The Great Initiates, by Edouard Schuré

This is not a popular book but it remains on my bookshelf as an important reference. How were the lives of the spiritual masters—those who shaped world thought—modeled? How did they come into their wisdom? What difficulties did they overcome and what challenges of their particular day and age did they both use and rise beyond? How did they work with energy, with language? In this time when so many think they’ve discovered spiritual truth, it’s good to remind ourselves of those who walked the path before us and did the hard work. They made it easier for us to rediscover essential wisdom and integrate it.


——————————————-


  I also want to mention a few other authors who have affected me (in no particular order): David Spangler, Barbara Hand Clow, Zecharia Sitchin, Lyall Watson, Terry Tempest Williams, Edmond Bordeaux Szekely, Michael Brown, Michael Talbot, Helen Schucman (The Course in Miracles), Erich Fromm, Chogyam Trungpa, Rainer Maria Rilke, Alan Watts, and and and. . . I am grateful to all the clear-minded, beautiful writers who have shared themselves so authentically.

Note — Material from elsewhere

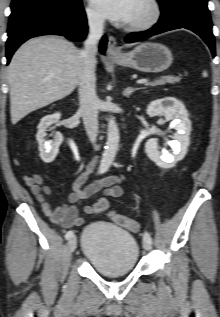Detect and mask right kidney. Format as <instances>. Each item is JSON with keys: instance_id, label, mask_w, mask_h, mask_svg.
<instances>
[{"instance_id": "right-kidney-1", "label": "right kidney", "mask_w": 220, "mask_h": 317, "mask_svg": "<svg viewBox=\"0 0 220 317\" xmlns=\"http://www.w3.org/2000/svg\"><path fill=\"white\" fill-rule=\"evenodd\" d=\"M60 117V113L44 116L38 125L36 139L39 144V156L45 163H51L52 161H54L59 152V146L63 142V135L60 132H56L53 135V140H45L47 129L51 125L56 124L59 121Z\"/></svg>"}]
</instances>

I admit that since I began writing my own books, I’ve not read much from contemporaries—partly because I want to maintain the freshness and originality of what comes through me. I know we all represent the same wisdom through different lenses and that is vitally important for thorough understanding. The bits I’ve read from people like Eckhart Tolle, Esther Hicks/Abraham, Jon Kabat Zinn, and Byron Katie, to name a few, are deeply soul-satisfying.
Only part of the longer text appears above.